===== RECORDS SUPPLIED
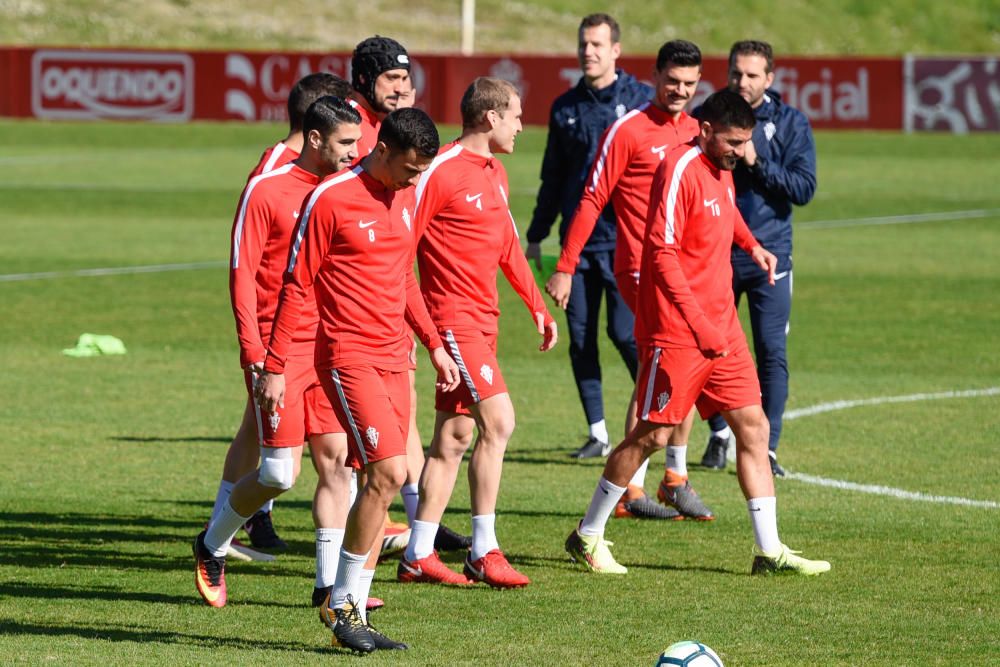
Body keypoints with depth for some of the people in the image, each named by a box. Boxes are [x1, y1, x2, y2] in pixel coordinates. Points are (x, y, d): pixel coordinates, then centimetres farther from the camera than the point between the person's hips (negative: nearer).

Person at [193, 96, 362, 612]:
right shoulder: (266, 190, -8)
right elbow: (242, 273, -9)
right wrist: (253, 350, -16)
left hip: (332, 347, 6)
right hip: (279, 348, -5)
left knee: (335, 459, 0)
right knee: (281, 471, -6)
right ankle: (213, 544, 18)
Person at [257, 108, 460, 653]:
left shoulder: (407, 198, 12)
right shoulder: (330, 199, -11)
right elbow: (296, 285, -8)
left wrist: (434, 345, 22)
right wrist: (274, 368, -9)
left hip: (394, 360, 8)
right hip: (349, 357, -8)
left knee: (381, 483, 5)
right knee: (387, 474, -17)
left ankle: (351, 610, 11)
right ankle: (342, 604, -6)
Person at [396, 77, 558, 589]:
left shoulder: (495, 173, 15)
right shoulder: (441, 171, -13)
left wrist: (537, 306, 23)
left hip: (483, 318, 9)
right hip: (454, 314, -9)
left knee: (454, 437, 8)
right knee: (498, 420, -14)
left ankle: (418, 555, 12)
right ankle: (484, 552, -9)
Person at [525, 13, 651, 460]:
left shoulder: (642, 100, 0)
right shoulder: (566, 108, 12)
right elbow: (552, 177, 20)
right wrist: (536, 236, 20)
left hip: (627, 240, -5)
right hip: (577, 238, 5)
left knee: (626, 332, -10)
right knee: (580, 336, 3)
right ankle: (598, 434, 11)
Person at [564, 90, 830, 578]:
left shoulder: (721, 170, 11)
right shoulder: (681, 171, -16)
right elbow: (663, 254, -22)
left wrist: (751, 245, 22)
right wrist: (700, 325, -25)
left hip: (722, 329, 9)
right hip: (676, 331, -9)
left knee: (752, 425, 4)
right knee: (654, 433, -3)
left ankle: (769, 550, 6)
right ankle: (587, 537, 10)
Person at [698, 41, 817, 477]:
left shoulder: (790, 123, 1)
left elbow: (804, 187, -7)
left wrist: (756, 163, -16)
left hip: (769, 255, -1)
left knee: (772, 354, -5)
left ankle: (766, 449, -1)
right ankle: (719, 434, 27)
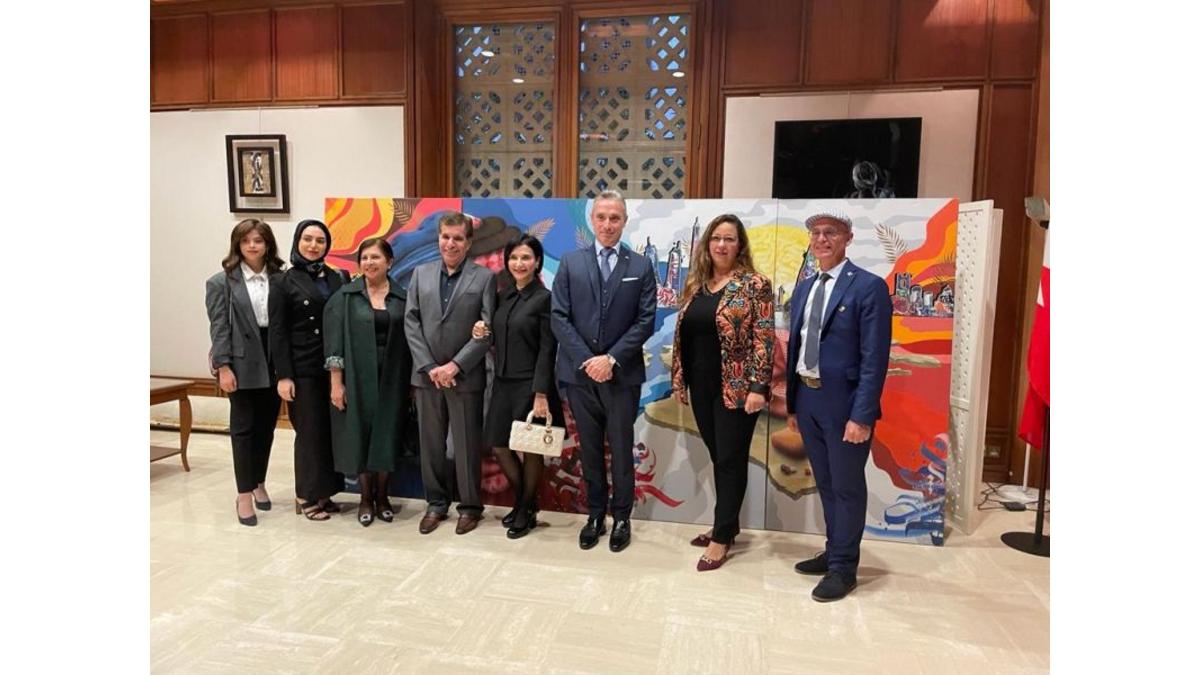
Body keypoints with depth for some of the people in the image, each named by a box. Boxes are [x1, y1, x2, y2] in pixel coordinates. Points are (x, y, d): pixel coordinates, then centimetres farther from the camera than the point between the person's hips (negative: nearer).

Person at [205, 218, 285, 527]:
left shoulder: (279, 279, 4)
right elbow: (219, 327, -5)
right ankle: (244, 495, 12)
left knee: (266, 426, 12)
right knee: (243, 428, 4)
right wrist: (223, 366, -12)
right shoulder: (222, 282, -1)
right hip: (242, 363, -2)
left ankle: (259, 484, 30)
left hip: (274, 362, 3)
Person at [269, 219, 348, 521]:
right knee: (310, 431, 2)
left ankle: (324, 492, 19)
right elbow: (278, 332, -4)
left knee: (331, 430, 6)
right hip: (303, 369, -3)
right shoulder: (286, 281, -1)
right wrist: (283, 375, -10)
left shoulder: (339, 278, 8)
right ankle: (307, 496, 15)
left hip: (333, 367, 3)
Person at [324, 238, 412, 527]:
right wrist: (336, 381, -8)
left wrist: (412, 382, 1)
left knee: (387, 435, 5)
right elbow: (334, 341, -3)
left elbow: (408, 340, 5)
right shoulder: (344, 296, 1)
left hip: (392, 379, 1)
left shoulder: (401, 298, 5)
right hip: (357, 377, -1)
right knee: (360, 435, 5)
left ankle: (382, 496, 21)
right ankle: (365, 498, 19)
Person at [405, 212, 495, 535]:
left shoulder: (484, 277, -1)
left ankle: (470, 505, 20)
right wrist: (429, 367, -7)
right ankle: (436, 502, 26)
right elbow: (411, 322, 4)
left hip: (466, 376, -3)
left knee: (466, 444, 5)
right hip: (427, 374, 3)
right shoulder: (421, 274, 9)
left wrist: (456, 365, -14)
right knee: (431, 443, 10)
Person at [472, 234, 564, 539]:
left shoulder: (544, 299, -10)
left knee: (531, 449, 6)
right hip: (503, 382, 7)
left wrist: (541, 395, -18)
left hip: (530, 385, -6)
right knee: (500, 446, 11)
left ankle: (528, 511, 25)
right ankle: (524, 501, 33)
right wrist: (482, 331, -5)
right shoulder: (503, 296, 9)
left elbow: (547, 351, -13)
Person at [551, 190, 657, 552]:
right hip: (579, 372, 1)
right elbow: (558, 317, -2)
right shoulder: (571, 262, 5)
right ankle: (595, 514, 26)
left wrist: (611, 358, -13)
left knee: (621, 449, 8)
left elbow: (645, 321, -4)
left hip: (623, 373, -1)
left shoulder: (641, 266, 2)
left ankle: (621, 517, 23)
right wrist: (587, 360, -11)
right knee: (590, 448, 12)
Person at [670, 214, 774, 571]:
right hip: (701, 387, 6)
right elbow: (684, 334, 13)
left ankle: (722, 537, 14)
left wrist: (758, 387, -18)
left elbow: (764, 339, -13)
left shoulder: (754, 284, -8)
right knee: (718, 458, 15)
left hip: (736, 388, -6)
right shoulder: (695, 284, 10)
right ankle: (727, 524, 29)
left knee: (731, 460, 3)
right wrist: (679, 378, 11)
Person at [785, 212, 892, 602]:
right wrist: (792, 403, 13)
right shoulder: (803, 288, 12)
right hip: (807, 399, 7)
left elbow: (875, 358, -14)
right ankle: (833, 552, 34)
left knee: (848, 487, 6)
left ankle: (844, 568, 20)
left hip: (844, 401, -6)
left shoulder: (869, 287, -10)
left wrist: (861, 415, -18)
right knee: (825, 484, 18)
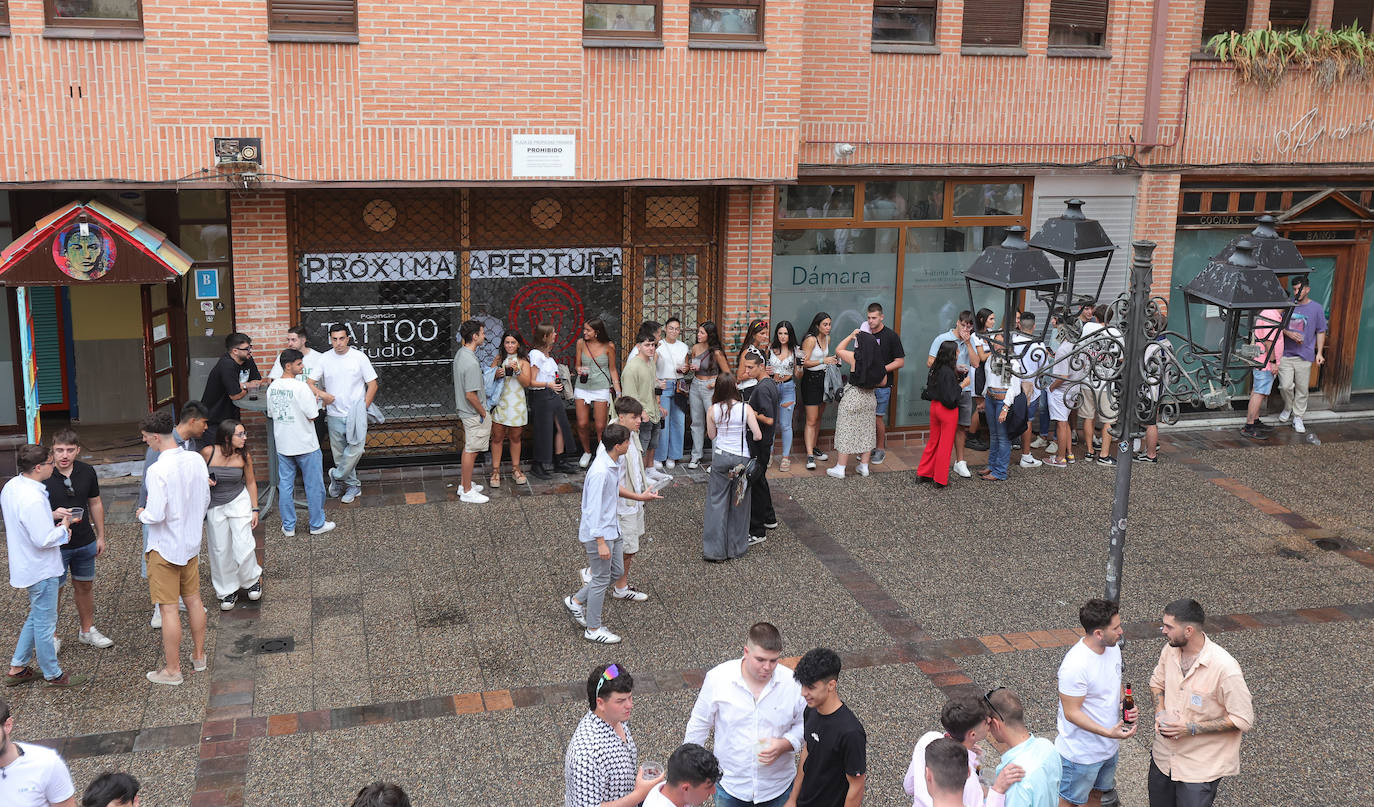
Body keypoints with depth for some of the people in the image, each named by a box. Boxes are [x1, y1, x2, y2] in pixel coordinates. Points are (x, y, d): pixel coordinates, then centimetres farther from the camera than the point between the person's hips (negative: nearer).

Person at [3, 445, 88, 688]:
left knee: (36, 617, 24)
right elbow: (43, 540, -29)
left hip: (25, 566, 10)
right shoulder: (33, 499, -30)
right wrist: (63, 528, -11)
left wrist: (51, 515, 5)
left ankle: (17, 668, 31)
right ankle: (53, 675, 20)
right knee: (44, 623, 6)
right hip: (41, 570, -10)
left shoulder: (11, 486, 1)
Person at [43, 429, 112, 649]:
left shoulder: (87, 472, -2)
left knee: (85, 586, 17)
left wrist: (100, 536, 12)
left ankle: (87, 630, 33)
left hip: (85, 542, 4)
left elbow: (95, 504, 10)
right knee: (53, 591, 4)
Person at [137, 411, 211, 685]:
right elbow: (206, 501, 6)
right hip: (191, 542, 7)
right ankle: (199, 656, 31)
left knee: (168, 608, 2)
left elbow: (156, 515, -23)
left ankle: (172, 670, 11)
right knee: (193, 600, 18)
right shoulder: (196, 460, -3)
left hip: (165, 548, -7)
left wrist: (142, 514, -3)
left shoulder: (158, 470, -24)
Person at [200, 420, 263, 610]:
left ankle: (252, 580, 19)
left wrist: (255, 509, 5)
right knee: (220, 550, 6)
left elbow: (251, 483, 4)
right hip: (214, 506, 0)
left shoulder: (244, 457, -9)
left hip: (239, 502, 0)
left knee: (243, 545, -9)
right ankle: (227, 591, 24)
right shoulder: (208, 452, -15)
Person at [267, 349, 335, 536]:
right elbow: (312, 416, -17)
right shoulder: (301, 387, -21)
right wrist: (315, 398, -2)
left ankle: (288, 527, 19)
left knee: (285, 485, 13)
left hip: (282, 445, 6)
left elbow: (271, 414, 11)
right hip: (305, 445, -6)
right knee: (314, 485, 9)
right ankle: (317, 524, 19)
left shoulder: (272, 387, 0)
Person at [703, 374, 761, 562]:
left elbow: (712, 435, 6)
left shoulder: (712, 410, -6)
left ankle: (715, 549, 7)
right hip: (742, 458, 0)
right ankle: (736, 547, 23)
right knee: (738, 503, 13)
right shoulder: (745, 408, -9)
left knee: (717, 501, 8)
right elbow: (758, 436, -9)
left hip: (721, 457, 0)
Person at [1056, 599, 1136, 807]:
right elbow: (1071, 713, -27)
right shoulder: (1075, 665, -33)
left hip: (1109, 747, 8)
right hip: (1081, 752, -8)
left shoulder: (1113, 648, -5)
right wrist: (1108, 733, -33)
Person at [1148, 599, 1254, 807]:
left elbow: (1243, 720, -20)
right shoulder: (1170, 650, -6)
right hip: (1163, 757, 6)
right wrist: (1160, 712, -5)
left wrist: (1191, 728, -23)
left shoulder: (1224, 668, -26)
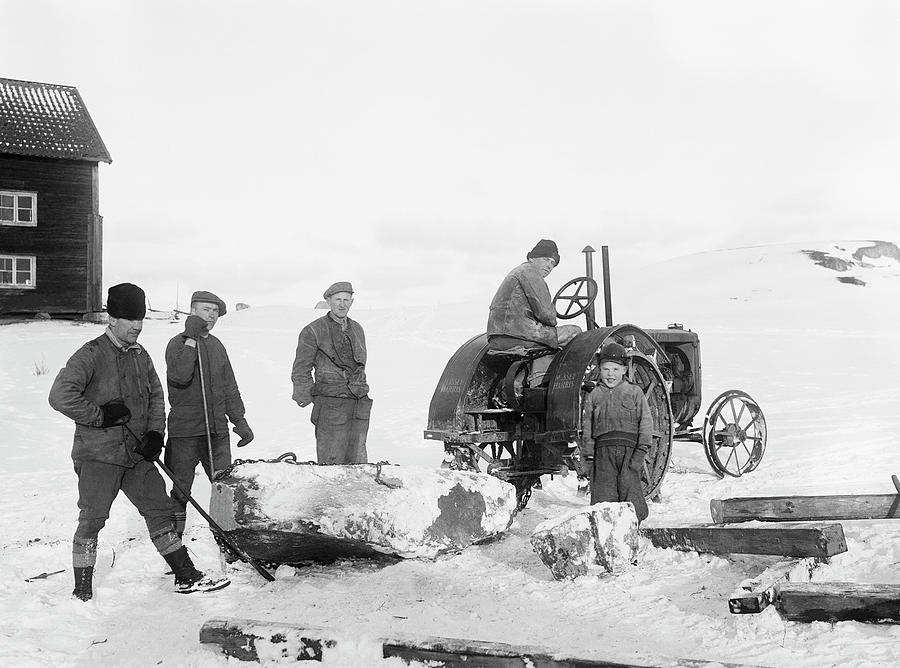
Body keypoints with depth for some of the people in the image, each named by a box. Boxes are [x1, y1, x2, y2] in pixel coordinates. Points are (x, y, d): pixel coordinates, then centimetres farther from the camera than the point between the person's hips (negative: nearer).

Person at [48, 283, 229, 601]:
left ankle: (186, 577, 16)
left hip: (137, 455, 6)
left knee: (159, 509, 8)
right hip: (98, 455, -6)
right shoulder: (91, 354, -12)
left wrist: (155, 433, 1)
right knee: (92, 520, -1)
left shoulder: (140, 355, 11)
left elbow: (156, 396, 16)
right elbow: (60, 395, -21)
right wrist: (100, 415, -16)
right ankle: (82, 593, 11)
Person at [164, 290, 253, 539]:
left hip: (217, 430, 5)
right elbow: (180, 376, -24)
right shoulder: (177, 343, -4)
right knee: (181, 489, 1)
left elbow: (229, 387, 20)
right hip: (184, 431, -5)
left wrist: (239, 420, 15)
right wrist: (191, 340, -20)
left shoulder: (216, 345, 15)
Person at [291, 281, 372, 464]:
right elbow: (300, 371, 0)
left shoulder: (357, 329, 16)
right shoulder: (313, 331, -3)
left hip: (359, 406, 6)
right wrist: (305, 399, -4)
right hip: (331, 407, -6)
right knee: (332, 463, -6)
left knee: (357, 461, 7)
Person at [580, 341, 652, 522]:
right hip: (603, 451, 2)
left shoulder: (634, 392, 7)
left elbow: (646, 421, 4)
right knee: (604, 493, -2)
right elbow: (587, 427, 12)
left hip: (629, 449, -2)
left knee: (630, 486, -7)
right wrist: (588, 455, 4)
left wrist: (641, 450, -5)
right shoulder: (594, 396, 13)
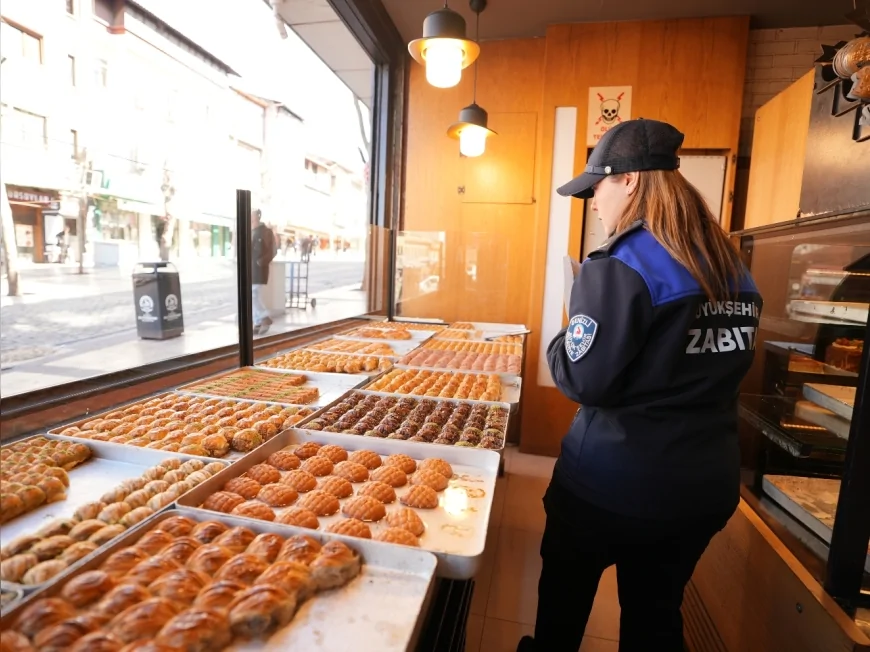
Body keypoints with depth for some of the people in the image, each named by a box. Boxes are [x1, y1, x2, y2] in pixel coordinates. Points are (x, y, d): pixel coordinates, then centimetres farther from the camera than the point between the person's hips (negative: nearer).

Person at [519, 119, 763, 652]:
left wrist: (560, 343, -3)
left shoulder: (621, 266, -20)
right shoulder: (735, 269, 5)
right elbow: (726, 365, 15)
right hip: (708, 482, 7)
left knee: (565, 594, 21)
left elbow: (585, 381, -21)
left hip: (613, 481, -7)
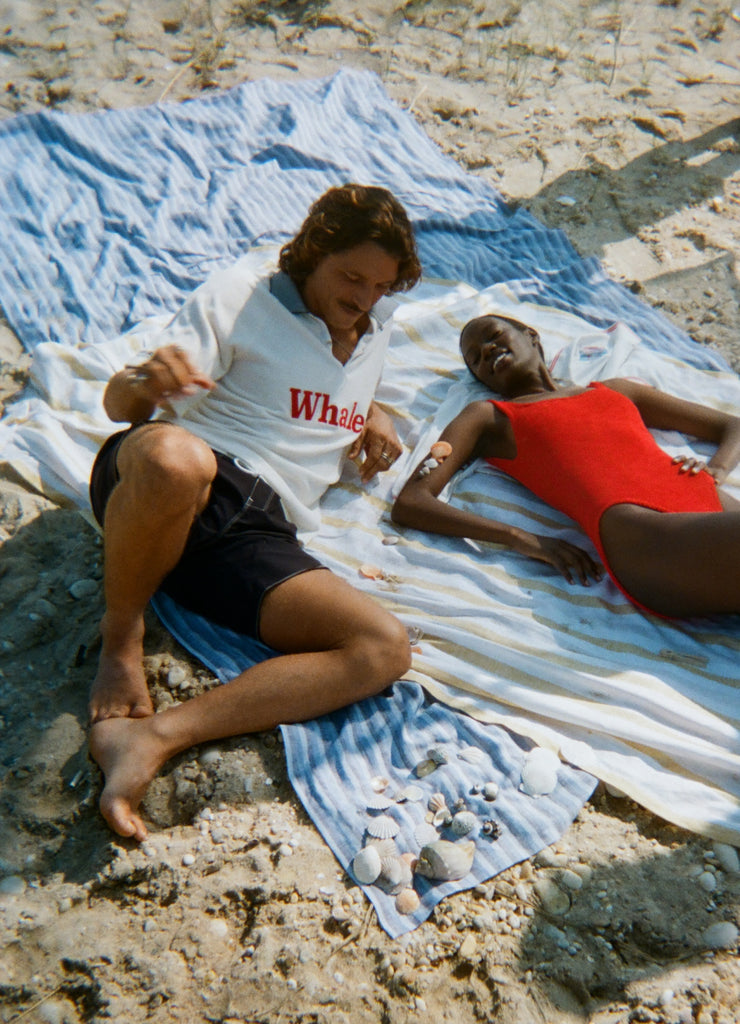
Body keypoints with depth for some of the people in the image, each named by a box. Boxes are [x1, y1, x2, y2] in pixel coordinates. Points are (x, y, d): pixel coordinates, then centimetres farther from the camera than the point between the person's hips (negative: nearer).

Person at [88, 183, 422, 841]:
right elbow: (119, 404, 1)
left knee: (385, 649, -20)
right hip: (160, 489, -4)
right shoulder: (242, 298, 7)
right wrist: (145, 381, -26)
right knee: (175, 459, -43)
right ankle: (122, 636, -12)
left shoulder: (375, 330, 26)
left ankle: (153, 736, -27)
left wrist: (375, 414, 23)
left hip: (259, 534, 4)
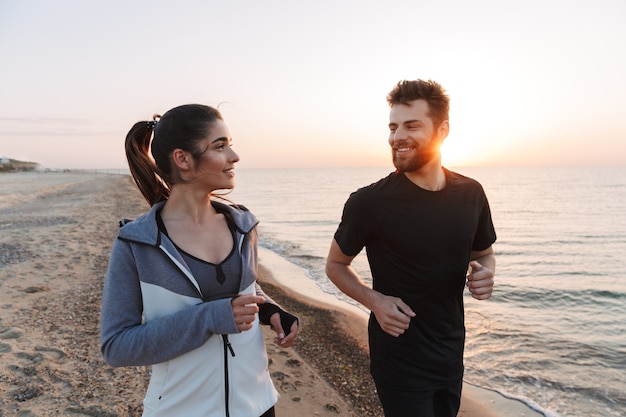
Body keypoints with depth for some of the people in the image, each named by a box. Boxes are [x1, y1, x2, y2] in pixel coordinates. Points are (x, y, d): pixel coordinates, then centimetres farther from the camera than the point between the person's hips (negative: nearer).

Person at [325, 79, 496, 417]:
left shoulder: (471, 194, -5)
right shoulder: (369, 202, -18)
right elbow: (335, 265, -4)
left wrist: (485, 274, -11)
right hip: (399, 361, -5)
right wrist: (374, 300, -20)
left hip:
==========
**WHAT YOU HAVE TO DO**: Look above for the line with "right wrist: (100, 415, -16)" and the line with "left wrist: (239, 420, 15)", and reproduce exactly those two lines plus every line between, nothing more.

**OUTPUT FOR THIS EXERCISE**:
right wrist: (100, 415, -16)
right ankle: (82, 593, 11)
Person at [164, 290, 253, 539]:
left hip: (217, 430, 5)
right elbow: (180, 376, -24)
right shoulder: (177, 343, -4)
right knee: (181, 489, 1)
left elbow: (229, 387, 20)
right hip: (184, 431, -5)
left wrist: (239, 420, 15)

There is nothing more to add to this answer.